Consequently, he didn’t think his role would be any better appearing alongside Bing Crosby in a movie built around Crosby’s most famous song. But Kaye also didn’t want to just say no to Paramount. His personal production company had just completed its first picture, Knock on Wood, and Paramount had provided funding, equipment, crews, offices, and distribution—and agreed to do the same for a second film. Indeed, production had gone so well, Kaye’s partners were in the midst of negotiating a second two-picture deal with Paramount.
In addition, Paramount’s liaison to Kaye—Don Hartman—was a close personal friend of Danny's. He oversaw the writing of Kaye's first three movies in Hollywood (Up in Arms, Wonder Man, and The Kid from Brooklyn) and nearly teamed up with Danny to form their own production company in the late 1940s.
In August 1953, when Hartman begged Kaye to take the role, he was desperate, after already losing Fred Astaire and Donald O’Connor. The script, music, costumes, sets, everything was ready and waiting.
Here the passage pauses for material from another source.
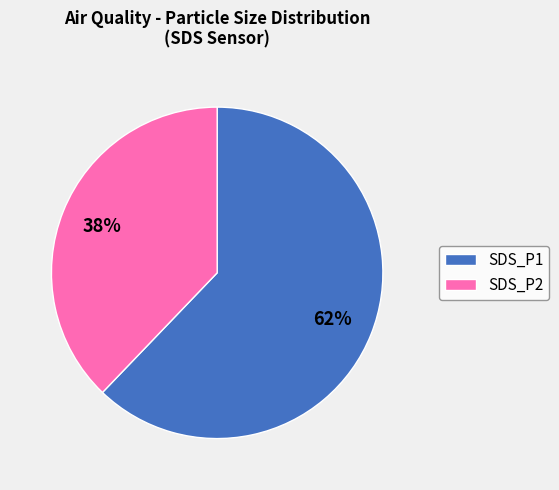

To the nearest percent, what is the combined percentage of SDS_P1 and SDS_P2?

100%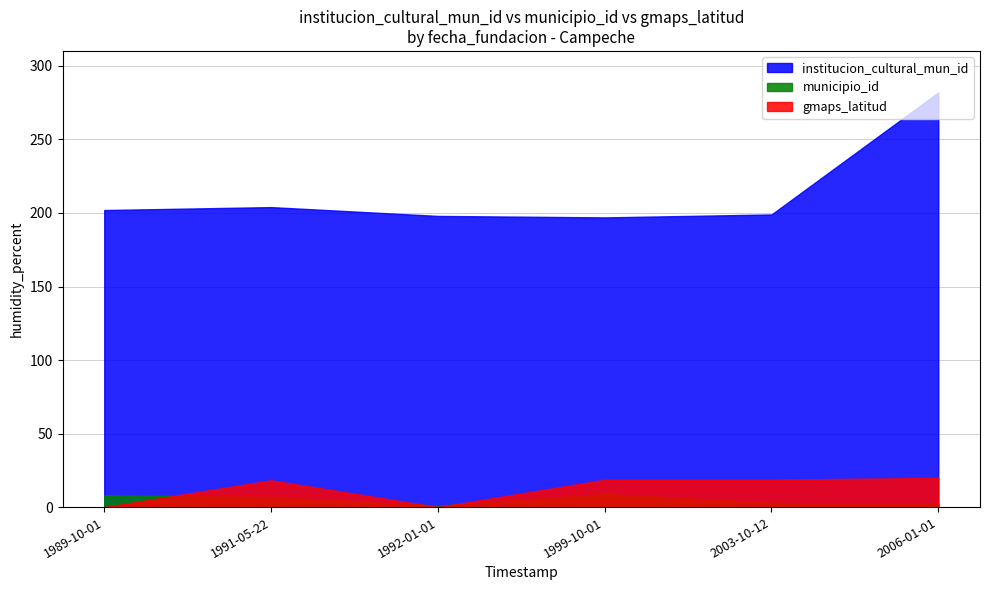

At 1992-01-01, list the series in order from smallest to largest.

gmaps_latitud, municipio_id, institucion_cultural_mun_id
So Danny agreed to appear for the ridiculous amount of $200,000 (more than double O’Connor’s price) plus 10% of the profits, convinced that Paramount would pass. Paramount had already promised to split the profits in thirds with Crosby and Berlin, but—out of options—consented to pay the $200,000, if Crosby and Berlin each gave Kaye 5% of their cuts. Both happily agreed, figuring that the picture—and, in turn, they—would make more in the long run with Kaye in the cast.
Ironically, the role Kaye didn’t want turned out to be the most lucrative of his career.